Copy every line of the data that includes the string "Elevation".
** Opening SOURCE DATA block **
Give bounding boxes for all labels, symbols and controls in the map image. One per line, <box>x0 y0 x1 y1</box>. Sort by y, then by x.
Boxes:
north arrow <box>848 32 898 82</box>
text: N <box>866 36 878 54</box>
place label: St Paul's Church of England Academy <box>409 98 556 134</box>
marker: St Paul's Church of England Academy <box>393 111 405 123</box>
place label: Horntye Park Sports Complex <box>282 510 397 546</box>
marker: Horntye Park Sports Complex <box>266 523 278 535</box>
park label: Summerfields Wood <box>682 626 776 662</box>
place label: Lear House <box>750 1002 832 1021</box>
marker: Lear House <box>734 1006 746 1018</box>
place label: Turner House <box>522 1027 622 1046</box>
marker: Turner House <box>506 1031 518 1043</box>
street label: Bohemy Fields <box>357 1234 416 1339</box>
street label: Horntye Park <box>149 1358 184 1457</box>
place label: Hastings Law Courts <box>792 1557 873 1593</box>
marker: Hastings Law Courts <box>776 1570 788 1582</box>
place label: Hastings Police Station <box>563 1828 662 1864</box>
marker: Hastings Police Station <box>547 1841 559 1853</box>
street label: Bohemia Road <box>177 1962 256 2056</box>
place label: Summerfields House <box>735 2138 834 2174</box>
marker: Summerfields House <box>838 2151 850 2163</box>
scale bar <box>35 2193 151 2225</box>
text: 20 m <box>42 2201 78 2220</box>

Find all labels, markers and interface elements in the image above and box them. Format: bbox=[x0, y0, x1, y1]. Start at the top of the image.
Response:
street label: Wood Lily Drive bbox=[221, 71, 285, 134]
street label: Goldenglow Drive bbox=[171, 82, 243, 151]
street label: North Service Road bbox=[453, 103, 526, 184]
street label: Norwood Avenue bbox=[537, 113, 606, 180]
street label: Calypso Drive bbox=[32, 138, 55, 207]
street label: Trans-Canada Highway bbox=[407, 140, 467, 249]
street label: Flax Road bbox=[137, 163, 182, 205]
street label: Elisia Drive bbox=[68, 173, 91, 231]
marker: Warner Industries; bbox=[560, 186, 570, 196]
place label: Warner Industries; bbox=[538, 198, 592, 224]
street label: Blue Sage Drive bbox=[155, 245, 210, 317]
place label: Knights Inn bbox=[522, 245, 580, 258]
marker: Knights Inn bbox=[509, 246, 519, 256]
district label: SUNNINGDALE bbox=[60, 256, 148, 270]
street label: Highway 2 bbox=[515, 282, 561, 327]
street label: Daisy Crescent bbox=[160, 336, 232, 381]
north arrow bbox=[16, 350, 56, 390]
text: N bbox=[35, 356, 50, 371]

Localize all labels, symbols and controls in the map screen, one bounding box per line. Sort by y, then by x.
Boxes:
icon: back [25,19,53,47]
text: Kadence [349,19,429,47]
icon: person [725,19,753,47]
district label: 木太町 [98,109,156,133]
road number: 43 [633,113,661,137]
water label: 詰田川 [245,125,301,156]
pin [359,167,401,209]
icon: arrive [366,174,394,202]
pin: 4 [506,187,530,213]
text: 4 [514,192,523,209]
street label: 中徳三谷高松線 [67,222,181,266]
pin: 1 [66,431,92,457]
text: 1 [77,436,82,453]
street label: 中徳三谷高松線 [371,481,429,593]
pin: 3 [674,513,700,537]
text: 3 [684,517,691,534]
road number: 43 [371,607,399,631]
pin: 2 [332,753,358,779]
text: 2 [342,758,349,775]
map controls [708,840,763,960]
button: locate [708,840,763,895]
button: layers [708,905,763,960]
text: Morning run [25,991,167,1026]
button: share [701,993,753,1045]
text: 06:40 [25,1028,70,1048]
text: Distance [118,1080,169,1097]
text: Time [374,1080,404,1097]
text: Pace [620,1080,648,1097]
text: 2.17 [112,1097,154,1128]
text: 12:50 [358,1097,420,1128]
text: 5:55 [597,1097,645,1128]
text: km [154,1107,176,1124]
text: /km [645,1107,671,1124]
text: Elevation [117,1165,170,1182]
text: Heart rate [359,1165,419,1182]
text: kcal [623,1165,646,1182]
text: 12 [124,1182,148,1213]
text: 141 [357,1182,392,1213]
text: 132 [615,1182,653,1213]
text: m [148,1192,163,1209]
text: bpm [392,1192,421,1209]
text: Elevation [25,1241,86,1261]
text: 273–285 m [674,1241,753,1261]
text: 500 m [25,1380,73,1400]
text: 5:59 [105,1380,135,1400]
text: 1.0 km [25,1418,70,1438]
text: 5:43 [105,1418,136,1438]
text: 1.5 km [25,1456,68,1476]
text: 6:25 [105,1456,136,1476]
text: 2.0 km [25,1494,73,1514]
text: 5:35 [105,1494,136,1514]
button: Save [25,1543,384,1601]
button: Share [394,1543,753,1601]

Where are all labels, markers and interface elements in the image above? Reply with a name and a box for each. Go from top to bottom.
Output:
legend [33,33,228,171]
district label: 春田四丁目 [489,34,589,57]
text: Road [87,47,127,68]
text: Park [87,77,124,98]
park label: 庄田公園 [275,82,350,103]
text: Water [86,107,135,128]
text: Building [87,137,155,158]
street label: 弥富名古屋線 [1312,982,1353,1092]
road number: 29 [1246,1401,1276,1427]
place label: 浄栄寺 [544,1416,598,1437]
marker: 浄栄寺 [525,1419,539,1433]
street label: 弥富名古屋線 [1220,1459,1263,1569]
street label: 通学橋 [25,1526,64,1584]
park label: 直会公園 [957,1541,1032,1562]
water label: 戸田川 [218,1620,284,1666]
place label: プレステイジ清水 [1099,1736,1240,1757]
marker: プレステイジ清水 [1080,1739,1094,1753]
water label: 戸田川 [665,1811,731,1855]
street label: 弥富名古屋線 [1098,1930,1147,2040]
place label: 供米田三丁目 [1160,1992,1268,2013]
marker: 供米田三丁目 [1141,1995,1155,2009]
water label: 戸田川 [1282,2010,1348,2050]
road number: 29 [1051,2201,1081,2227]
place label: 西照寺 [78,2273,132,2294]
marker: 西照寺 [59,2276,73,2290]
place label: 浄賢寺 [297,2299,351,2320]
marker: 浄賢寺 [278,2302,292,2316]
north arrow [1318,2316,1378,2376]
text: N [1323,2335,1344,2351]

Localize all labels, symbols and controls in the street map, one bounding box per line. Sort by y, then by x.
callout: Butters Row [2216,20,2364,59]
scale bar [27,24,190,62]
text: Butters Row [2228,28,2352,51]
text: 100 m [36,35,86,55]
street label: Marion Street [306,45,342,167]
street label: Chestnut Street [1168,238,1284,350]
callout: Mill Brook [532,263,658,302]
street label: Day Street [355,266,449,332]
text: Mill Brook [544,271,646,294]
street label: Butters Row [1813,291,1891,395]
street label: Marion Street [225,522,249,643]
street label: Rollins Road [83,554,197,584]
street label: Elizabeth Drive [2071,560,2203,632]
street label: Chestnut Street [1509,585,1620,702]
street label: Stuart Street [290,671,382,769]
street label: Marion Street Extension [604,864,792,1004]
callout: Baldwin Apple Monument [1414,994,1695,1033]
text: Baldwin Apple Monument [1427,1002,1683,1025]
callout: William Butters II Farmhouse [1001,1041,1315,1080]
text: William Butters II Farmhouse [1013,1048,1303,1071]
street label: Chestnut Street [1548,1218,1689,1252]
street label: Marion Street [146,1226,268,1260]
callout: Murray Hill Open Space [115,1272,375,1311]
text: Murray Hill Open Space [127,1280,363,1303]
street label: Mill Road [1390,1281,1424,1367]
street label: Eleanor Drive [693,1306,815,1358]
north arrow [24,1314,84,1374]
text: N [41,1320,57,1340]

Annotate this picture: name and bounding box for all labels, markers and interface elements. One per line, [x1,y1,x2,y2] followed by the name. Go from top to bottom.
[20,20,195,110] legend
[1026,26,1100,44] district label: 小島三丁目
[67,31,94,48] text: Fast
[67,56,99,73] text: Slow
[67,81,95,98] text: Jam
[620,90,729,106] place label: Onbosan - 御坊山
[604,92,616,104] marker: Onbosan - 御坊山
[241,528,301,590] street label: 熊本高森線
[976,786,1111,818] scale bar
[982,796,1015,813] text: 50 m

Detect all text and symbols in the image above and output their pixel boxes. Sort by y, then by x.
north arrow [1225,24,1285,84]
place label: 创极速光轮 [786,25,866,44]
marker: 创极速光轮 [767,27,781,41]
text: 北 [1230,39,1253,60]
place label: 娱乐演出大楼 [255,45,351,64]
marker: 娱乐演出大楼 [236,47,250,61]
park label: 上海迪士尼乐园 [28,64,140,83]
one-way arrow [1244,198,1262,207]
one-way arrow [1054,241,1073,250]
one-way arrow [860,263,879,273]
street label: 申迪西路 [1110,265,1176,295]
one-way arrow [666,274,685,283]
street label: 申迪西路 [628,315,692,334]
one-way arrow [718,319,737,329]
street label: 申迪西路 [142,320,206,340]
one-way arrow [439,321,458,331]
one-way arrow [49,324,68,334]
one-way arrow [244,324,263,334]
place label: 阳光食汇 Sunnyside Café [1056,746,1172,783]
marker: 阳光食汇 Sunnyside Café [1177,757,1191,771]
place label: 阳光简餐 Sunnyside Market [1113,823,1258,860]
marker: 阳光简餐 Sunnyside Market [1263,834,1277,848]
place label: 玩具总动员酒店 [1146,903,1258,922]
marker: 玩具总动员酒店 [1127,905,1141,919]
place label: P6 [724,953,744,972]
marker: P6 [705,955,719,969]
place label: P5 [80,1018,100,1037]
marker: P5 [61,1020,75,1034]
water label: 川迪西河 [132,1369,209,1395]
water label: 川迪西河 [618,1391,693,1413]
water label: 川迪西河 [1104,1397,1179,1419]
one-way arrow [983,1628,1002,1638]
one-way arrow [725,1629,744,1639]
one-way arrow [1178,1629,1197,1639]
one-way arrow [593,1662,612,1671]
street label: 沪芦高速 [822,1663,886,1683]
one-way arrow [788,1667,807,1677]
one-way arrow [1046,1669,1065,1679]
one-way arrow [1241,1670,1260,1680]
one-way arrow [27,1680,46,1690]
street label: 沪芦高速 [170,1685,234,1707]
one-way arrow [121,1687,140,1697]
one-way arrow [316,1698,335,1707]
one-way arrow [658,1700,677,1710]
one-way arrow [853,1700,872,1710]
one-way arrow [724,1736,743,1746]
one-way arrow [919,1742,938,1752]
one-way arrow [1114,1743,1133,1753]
** Closing SOURCE DATA block **
● **RESULT OF THE TASK**
text: Elevation [117,1165,170,1182]
text: Elevation [25,1241,86,1261]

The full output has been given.